*** Opening Source data ***

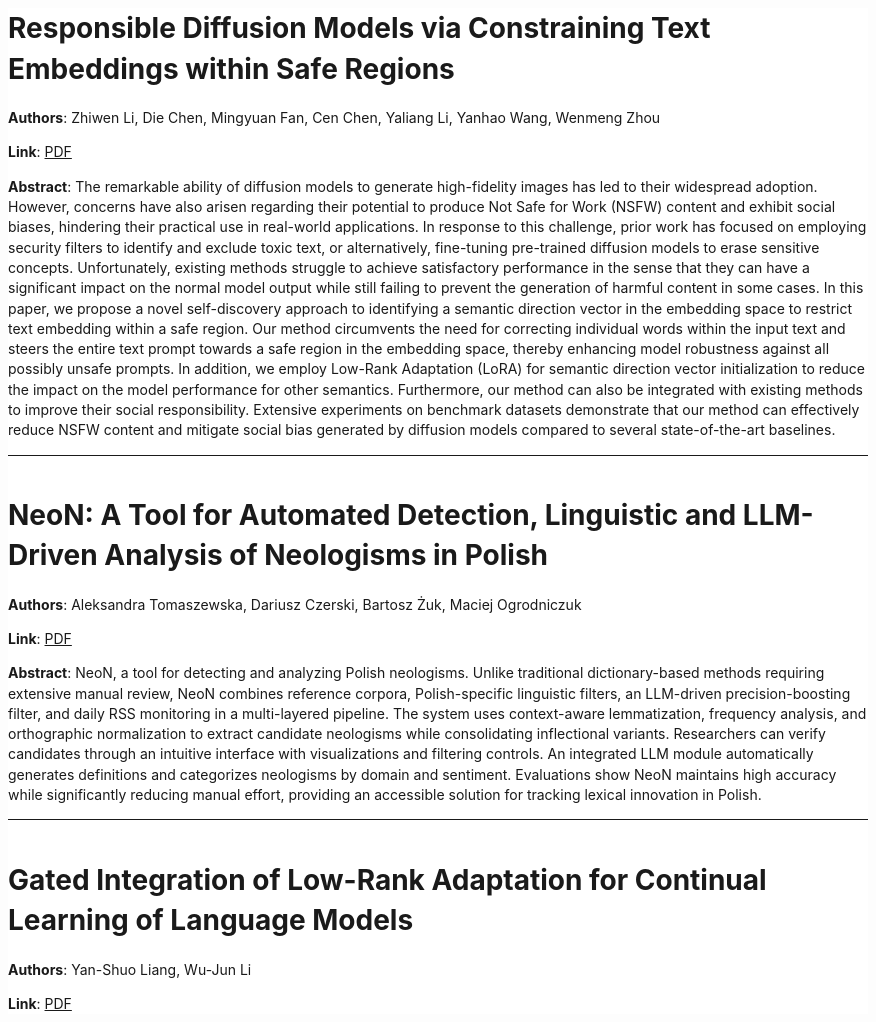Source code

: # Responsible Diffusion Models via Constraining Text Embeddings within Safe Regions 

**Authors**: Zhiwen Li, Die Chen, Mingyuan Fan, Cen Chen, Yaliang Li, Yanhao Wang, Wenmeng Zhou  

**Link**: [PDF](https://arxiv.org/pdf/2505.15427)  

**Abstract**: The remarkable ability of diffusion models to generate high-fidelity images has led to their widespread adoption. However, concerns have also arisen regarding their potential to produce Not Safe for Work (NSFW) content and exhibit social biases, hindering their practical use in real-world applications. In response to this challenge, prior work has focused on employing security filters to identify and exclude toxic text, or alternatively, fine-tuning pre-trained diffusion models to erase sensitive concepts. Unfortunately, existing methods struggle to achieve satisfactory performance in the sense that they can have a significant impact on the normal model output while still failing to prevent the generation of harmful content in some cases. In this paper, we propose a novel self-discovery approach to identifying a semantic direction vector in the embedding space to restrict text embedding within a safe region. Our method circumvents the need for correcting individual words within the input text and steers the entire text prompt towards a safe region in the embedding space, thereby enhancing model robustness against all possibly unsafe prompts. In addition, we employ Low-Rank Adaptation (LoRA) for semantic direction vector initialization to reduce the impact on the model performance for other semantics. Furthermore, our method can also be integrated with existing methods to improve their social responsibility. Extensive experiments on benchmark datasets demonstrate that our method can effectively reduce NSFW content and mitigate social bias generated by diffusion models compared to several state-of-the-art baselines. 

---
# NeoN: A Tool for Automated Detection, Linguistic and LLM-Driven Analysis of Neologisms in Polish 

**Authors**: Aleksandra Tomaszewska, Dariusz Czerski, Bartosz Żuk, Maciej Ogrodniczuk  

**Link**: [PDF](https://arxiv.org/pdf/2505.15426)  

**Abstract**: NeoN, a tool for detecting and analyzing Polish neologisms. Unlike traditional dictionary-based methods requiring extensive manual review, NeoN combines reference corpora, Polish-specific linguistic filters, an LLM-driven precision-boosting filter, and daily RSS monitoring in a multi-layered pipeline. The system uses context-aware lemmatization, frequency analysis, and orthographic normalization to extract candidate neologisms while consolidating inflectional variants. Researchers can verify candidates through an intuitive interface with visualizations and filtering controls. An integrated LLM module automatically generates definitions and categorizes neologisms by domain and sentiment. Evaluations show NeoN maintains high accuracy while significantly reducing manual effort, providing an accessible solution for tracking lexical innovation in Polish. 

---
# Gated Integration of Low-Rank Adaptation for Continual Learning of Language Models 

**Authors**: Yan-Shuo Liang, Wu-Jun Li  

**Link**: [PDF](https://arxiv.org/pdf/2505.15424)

*** Closing Source data ***

- _To do_
Starting at the line with "Liang, Wu-Jun Li", restate every line word for word through the end of the listing above.

- _Solved problem_
**Authors**: Yan-Shuo Liang, Wu-Jun Li  

**Link**: [PDF](https://arxiv.org/pdf/2505.15424)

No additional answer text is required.